__What is being asked__.
Going from the line that contains "ealth challenges, Lexapro offers a" to the last line of the material below, repeat every line exactly.

__Task inputs__.
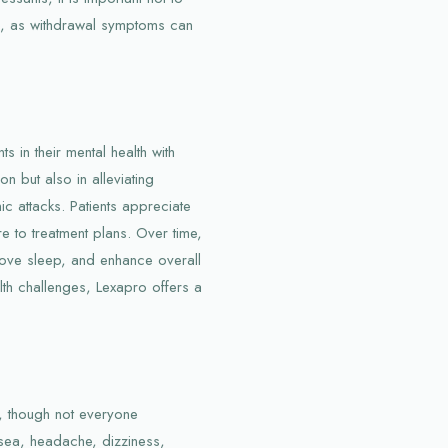
e, as withdrawal symptoms can
s in their mental health with
on but also in alleviating
ic attacks. Patients appreciate
e to treatment plans. Over time,
ove sleep, and enhance overall
ealth challenges, Lexapro offers a
s, though not everyone
sea, headache, dizziness,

__Task answer__.
ealth challenges, Lexapro offers a
s, though not everyone
sea, headache, dizziness,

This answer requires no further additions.